Reis Ben Y, Kirby Chaim, Hadden Lucy E, Olson Karen, McMurry Andrew J, Daniel James B, Mandl Kenneth D
Children's Hospital Informatics Program at the Harvard-MIT Division of Health Sciences and Technology, Harvard Medical School, Boston, MA 02115, USA.
J Am Med Inform Assoc. 2007 Sep-Oct;14(5):581-8. doi: 10.1197/jamia.M2342. Epub 2007 Jun 28.

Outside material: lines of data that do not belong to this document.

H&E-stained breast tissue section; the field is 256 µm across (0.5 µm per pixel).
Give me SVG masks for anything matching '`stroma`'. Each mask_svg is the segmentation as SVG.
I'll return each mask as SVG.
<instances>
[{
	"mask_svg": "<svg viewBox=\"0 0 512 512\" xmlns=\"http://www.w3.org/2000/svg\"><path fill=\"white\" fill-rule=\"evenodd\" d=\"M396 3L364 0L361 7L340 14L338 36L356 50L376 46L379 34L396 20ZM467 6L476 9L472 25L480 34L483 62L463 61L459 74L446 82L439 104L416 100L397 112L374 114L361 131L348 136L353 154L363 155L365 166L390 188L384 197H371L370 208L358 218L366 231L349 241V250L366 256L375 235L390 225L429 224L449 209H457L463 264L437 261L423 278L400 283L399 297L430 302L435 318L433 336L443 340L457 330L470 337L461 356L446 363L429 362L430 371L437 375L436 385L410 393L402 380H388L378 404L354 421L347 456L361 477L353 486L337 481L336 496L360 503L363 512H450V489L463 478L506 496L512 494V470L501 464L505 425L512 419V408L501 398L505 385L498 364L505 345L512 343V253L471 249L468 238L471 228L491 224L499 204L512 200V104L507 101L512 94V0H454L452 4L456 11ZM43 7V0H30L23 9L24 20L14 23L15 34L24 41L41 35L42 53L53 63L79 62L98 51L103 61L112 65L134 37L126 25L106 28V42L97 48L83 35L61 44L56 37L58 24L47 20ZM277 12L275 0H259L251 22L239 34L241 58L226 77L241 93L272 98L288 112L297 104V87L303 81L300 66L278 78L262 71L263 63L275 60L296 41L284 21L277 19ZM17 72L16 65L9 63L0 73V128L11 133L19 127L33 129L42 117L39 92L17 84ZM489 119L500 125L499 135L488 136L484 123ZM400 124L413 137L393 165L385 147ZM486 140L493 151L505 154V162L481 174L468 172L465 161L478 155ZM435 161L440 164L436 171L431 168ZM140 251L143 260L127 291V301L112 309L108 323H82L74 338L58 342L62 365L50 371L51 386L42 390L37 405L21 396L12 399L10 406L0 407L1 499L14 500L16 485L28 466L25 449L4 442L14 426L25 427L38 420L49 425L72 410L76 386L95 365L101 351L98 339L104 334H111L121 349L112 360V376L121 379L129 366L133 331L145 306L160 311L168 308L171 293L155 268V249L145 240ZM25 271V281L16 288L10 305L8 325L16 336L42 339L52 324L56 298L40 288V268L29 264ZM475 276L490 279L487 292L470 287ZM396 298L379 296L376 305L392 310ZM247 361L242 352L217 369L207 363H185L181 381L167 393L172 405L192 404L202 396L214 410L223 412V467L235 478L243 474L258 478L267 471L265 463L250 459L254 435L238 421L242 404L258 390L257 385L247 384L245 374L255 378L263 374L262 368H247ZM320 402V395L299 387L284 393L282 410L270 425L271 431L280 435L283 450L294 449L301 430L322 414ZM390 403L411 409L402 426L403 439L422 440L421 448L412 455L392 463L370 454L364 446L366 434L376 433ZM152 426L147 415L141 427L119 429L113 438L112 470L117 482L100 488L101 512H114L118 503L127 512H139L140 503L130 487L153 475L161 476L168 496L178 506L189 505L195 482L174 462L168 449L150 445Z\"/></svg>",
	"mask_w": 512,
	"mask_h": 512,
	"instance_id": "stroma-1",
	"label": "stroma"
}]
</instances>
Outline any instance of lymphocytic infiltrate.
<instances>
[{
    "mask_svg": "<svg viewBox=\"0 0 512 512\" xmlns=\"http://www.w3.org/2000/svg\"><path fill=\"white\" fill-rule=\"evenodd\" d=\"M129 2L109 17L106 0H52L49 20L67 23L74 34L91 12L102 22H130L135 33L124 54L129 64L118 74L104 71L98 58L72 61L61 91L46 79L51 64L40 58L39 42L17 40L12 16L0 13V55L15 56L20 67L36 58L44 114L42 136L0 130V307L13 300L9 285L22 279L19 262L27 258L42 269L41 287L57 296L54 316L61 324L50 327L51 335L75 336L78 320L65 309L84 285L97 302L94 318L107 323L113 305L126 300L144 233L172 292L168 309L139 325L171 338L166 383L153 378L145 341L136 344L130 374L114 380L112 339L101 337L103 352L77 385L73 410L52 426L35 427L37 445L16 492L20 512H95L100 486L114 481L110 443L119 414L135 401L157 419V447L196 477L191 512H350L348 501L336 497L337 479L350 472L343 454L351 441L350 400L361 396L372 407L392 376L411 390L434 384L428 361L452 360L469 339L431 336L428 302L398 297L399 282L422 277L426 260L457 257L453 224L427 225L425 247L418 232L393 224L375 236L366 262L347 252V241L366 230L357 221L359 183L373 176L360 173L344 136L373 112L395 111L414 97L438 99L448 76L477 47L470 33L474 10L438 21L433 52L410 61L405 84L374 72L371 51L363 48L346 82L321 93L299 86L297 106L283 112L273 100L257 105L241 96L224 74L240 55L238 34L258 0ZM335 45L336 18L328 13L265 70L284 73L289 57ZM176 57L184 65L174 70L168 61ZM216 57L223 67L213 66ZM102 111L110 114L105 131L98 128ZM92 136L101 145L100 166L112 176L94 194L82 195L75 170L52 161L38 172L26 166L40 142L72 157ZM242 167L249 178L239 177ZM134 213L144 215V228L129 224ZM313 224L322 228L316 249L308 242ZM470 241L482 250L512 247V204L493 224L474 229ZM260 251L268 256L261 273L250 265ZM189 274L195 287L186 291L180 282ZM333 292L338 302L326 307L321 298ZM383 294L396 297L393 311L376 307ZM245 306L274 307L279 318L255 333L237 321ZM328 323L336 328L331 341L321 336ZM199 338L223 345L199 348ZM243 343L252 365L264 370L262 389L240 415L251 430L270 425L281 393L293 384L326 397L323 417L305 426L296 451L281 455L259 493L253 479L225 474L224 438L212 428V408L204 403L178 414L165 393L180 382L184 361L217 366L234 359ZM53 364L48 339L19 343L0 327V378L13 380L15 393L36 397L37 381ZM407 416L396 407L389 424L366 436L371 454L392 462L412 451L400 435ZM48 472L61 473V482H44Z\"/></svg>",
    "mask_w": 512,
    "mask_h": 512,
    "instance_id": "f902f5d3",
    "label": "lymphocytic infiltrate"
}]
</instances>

In this report, we describe the Automated Epidemiological Geotemporal Integrated Surveillance system (AEGIS), developed for real-time population health monitoring in the state of Massachusetts. AEGIS provides public health personnel with automated near-real-time situational awareness of utilization patterns at participating healthcare institutions, supporting surveillance of bioterrorism and naturally occurring outbreaks. As real-time public health surveillance systems become integrated into regional and national surveillance initiatives, the challenges of scalability, robustness, and data security become increasingly prominent. A modular and fault tolerant design helps AEGIS achieve scalability and robustness, while a distributed storage model with local autonomy helps to minimize risk of unauthorized disclosure. The report includes a description of the evolution of the design over time in response to the challenges of a regional and national integration environment.
在本报告中,我们描述了为马萨诸塞州的实时人群健康监测而开发的自动流行病学地理时间综合监测系统(AEGIS)。AEGIS为公共卫生人员提供参与的医疗机构利用模式的自动近实时态势感知,支持生物恐怖主义和自然发生疫情的监测。随着实时公共卫生监测系统融入区域和国家监测计划,可扩展性、稳健性和数据安全等挑战日益突出。模块化和容错设计有助于AEGIS实现可扩展性和稳健性,而具有本地自主性的分布式存储模型有助于将未经授权披露的风险降至最低。该报告包括为应对区域和国家整合环境的挑战而随时间推移对设计演变的描述。